PROVIDED DATA →
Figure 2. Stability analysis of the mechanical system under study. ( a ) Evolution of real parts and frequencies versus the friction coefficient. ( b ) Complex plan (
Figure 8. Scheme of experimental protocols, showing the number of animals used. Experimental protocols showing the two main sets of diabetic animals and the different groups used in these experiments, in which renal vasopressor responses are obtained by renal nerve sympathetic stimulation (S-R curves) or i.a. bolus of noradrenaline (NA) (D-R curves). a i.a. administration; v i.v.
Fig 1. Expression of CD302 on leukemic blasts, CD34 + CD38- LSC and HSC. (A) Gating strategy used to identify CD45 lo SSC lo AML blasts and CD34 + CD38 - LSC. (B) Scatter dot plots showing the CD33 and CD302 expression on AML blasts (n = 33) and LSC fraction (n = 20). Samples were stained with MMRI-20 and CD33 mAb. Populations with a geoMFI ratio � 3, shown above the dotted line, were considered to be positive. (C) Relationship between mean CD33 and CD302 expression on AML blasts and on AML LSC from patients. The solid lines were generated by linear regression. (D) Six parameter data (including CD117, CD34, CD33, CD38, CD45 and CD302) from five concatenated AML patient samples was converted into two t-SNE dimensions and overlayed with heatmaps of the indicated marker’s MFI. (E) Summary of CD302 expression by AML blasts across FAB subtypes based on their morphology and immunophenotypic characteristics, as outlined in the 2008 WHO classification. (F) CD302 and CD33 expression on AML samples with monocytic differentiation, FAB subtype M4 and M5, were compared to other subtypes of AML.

TRY IT → When a line in the material above includes "showing", report that line by copying it.

EXERCISE ANSWER →
Figure 8. Scheme of experimental protocols, showing the number of animals used. Experimental protocols showing the two main sets of diabetic animals and the different groups used in these experiments, in which renal vasopressor responses are obtained by renal nerve sympathetic stimulation (S-R curves) or i.a. bolus of noradrenaline (NA) (D-R curves). a i.a. administration; v i.v.
Fig 1. Expression of CD302 on leukemic blasts, CD34 + CD38- LSC and HSC. (A) Gating strategy used to identify CD45 lo SSC lo AML blasts and CD34 + CD38 - LSC. (B) Scatter dot plots showing the CD33 and CD302 expression on AML blasts (n = 33) and LSC fraction (n = 20). Samples were stained with MMRI-20 and CD33 mAb. Populations with a geoMFI ratio � 3, shown above the dotted line, were considered to be positive. (C) Relationship between mean CD33 and CD302 expression on AML blasts and on AML LSC from patients. The solid lines were generated by linear regression. (D) Six parameter data (including CD117, CD34, CD33, CD38, CD45 and CD302) from five concatenated AML patient samples was converted into two t-SNE dimensions and overlayed with heatmaps of the indicated marker’s MFI. (E) Summary of CD302 expression by AML blasts across FAB subtypes based on their morphology and immunophenotypic characteristics, as outlined in the 2008 WHO classification. (F) CD302 and CD33 expression on AML samples with monocytic differentiation, FAB subtype M4 and M5, were compared to other subtypes of AML.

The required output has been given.